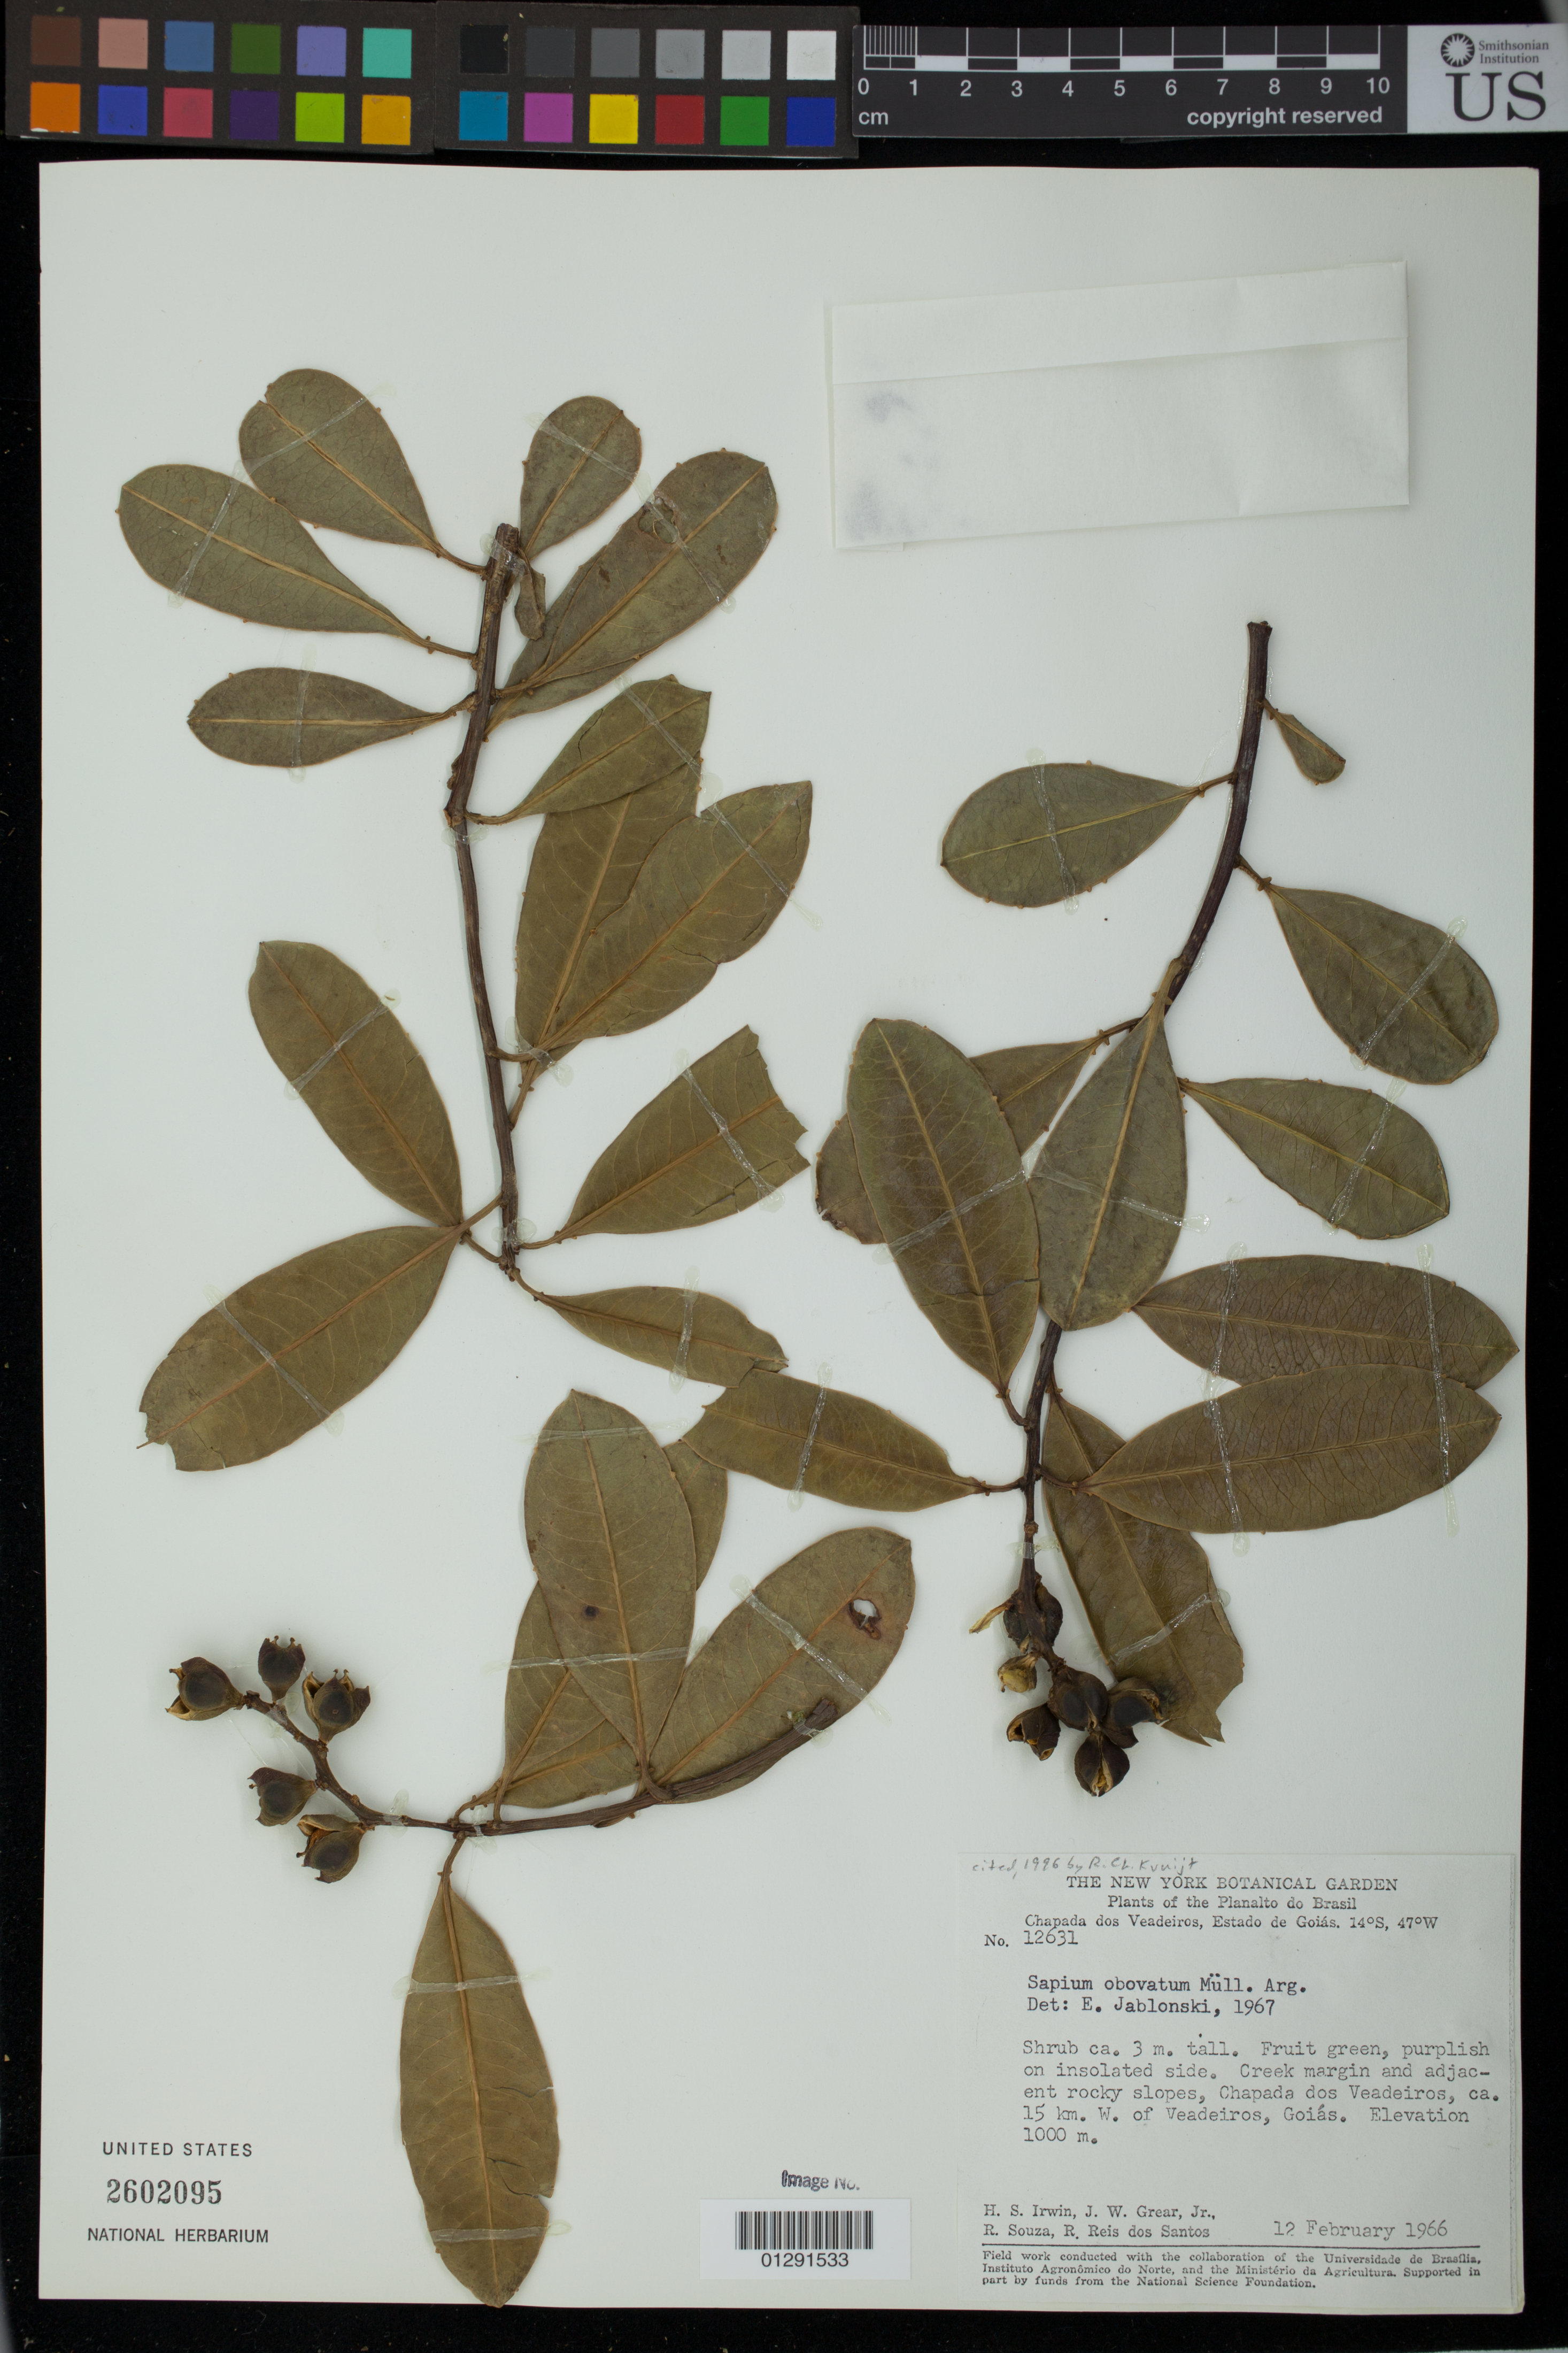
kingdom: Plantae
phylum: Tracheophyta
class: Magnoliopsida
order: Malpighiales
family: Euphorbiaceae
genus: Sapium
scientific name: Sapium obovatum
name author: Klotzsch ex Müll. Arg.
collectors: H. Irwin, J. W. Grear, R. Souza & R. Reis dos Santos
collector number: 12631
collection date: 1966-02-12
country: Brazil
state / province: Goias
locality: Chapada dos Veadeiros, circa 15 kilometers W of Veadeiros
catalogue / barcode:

WORK TO DO -
Copy every line of the records above without changing anything, and leave the pictures out.

ANSWER TO THE PROBLEM -
kingdom: Plantae
phylum: Tracheophyta
class: Magnoliopsida
order: Malpighiales
family: Euphorbiaceae
genus: Sapium
scientific name: Sapium obovatum
name author: Klotzsch ex Müll. Arg.
collectors: H. Irwin, J. W. Grear, R. Souza & R. Reis dos Santos
collector number: 12631
collection date: 1966-02-12
country: Brazil
state / province: Goias
locality: Chapada dos Veadeiros, circa 15 kilometers W of Veadeiros
catalogue / barcode:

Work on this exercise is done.